DUBAI: La BBC World Service organisera le 10 juin à Marrakech une édition spéciale de son émission de débat international BBC World Questions, centrée sur la place des femmes dans une société en pleine évolution.

À l’heure où une nouvelle génération porte des revendications en faveur du changement, les questions liées aux droits des femmes, à la foi et à la réforme du droit de la famille occupent une place croissante dans le débat public. Cette émission entend donner la parole aux jeunes Marocaines et mettre en lumière leurs aspirations, leurs préoccupations et leur vision de l’avenir.

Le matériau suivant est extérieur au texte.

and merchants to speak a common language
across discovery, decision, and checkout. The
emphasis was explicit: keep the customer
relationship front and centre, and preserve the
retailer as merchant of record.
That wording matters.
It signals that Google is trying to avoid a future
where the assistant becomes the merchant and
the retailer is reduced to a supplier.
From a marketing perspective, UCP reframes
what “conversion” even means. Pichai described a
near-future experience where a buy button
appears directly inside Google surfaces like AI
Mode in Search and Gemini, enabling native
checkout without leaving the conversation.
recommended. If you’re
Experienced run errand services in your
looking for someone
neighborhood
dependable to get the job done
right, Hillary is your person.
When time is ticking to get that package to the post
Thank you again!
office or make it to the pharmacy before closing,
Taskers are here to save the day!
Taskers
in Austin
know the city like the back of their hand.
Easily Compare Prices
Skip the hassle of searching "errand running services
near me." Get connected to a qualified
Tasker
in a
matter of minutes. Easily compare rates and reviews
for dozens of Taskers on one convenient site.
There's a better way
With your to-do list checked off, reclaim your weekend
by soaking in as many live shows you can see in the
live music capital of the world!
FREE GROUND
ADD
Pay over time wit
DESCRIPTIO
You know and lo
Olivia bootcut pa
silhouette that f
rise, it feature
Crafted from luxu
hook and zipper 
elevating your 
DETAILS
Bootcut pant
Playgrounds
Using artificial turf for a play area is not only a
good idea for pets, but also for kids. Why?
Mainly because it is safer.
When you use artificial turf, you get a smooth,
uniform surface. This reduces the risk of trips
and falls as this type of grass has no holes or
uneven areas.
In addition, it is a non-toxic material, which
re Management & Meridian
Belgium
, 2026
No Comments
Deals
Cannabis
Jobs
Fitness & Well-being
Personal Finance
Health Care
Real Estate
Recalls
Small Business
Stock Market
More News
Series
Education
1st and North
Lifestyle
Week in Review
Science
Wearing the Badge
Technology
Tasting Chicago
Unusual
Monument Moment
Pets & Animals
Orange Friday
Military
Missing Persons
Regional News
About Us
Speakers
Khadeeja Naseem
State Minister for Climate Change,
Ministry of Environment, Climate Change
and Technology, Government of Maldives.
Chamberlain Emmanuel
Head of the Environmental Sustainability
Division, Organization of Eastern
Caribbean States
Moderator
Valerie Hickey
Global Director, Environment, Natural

Animée par le journaliste Jonny Dymond, l’émission réunira un panel de personnalités engagées dans les questions d’égalité et de participation des femmes à la vie publique. Parmi les intervenantes figurent la rappeuse et chanteuse Frizzy, connue pour son implication dans la campagne pour l’égalité des femmes « The Time Has Come », Meryem Redouane, responsable de la section féminine de la Fédération islamique internationale des organisations étudiantes (IIFSO), Kaoutar Rias, étudiante à l’École nationale d’architecture de Tétouan et membre du Conseil national du renouveau étudiant (OREMA), ainsi que Yousra Salhi, créatrice de contenu numérique féministe et militante pour les droits des femmes.

Les discussions porteront notamment sur le mariage des mineures, la polygamie, les règles d’héritage, le harcèlement sexuel, ainsi que les questions de liberté individuelle et de pudeur. Fidèle au format de BBC World Questions, le public présent jouera un rôle central en posant directement ses questions aux intervenantes.

Gwenan Roberts, responsable des commandes éditoriales au BBC World Service, s’est félicitée de la tenue de cette édition à Marrakech. « Nous sommes ravis de venir à Marrakech et impatients d’entendre directement notre panel et notre public sur la manière dont les femmes marocaines perçoivent leur place dans la société et les évolutions culturelles en cours », a-t-elle déclaré.

L’événement se tiendra au centre Les Étoiles de Jemaa el-Fna à Marrakech et est organisé en partenariat avec BBC News Arabic et la Fondation Ali Zaoua. L’enregistrement sera diffusé à l’échelle mondiale à la radio, à la télévision et sur les plateformes numériques de la BBC.

Pour Gwenan Roberts, rédactrice en chef des commandes à BBC World Service, cette édition représente une occasion unique d’entendre directement les jeunes Marocaines sur leur place dans la société et sur les transformations culturelles qui traversent actuellement le pays.

L’émission sera diffusée pour la première fois sur BBC World Service Radio le 13 juin avant d’être mise à disposition en ligne, sur BBC Sounds et sur les principales plateformes de podcasts. Une version télévisée sera également proposée à partir du 20 juin sur les chaînes et plateformes numériques de la BBC.